Work item:
Write out each line from the data below that includes the word "right".

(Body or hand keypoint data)
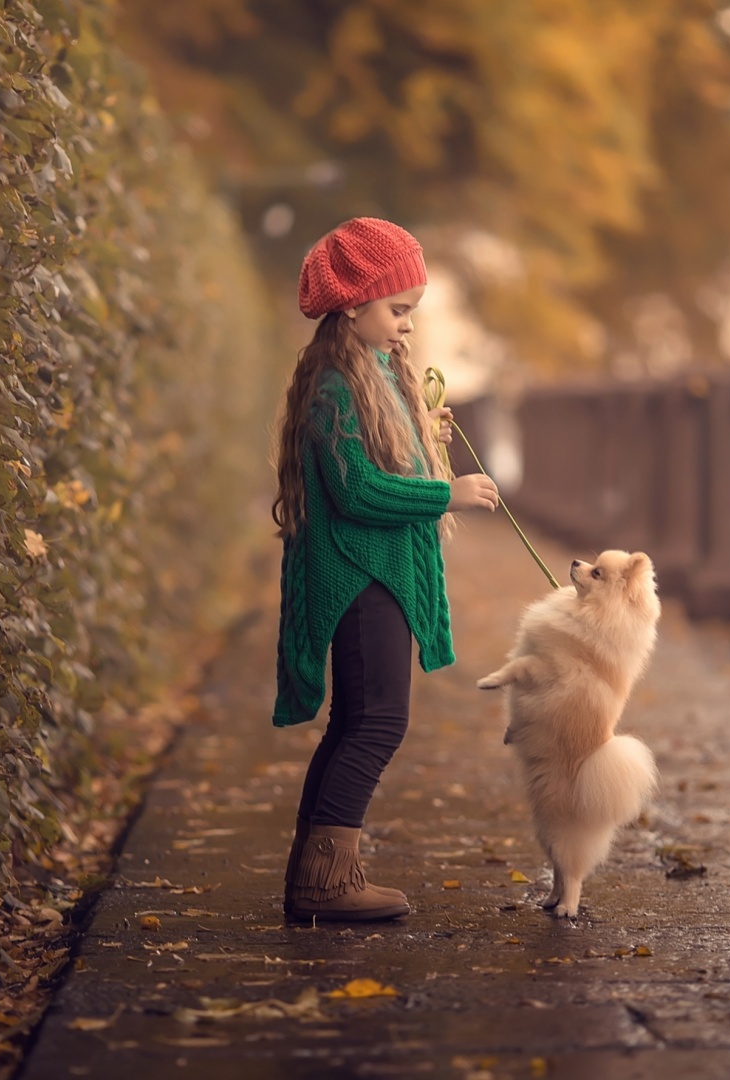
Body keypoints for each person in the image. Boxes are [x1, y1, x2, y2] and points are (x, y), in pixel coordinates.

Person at [270, 217, 501, 921]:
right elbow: (356, 489)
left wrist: (421, 434)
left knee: (357, 720)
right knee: (376, 723)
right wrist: (445, 493)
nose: (406, 326)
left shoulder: (369, 374)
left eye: (411, 312)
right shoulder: (334, 388)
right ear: (352, 304)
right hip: (361, 577)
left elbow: (376, 458)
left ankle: (316, 874)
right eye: (397, 310)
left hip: (380, 572)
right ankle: (327, 882)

Exercise response:
right elbow: (356, 489)
right knee: (376, 723)
right wrist: (445, 493)
right shoulder: (334, 388)
right ear: (352, 304)
right hip: (361, 577)
right eye: (397, 310)
right ankle: (327, 882)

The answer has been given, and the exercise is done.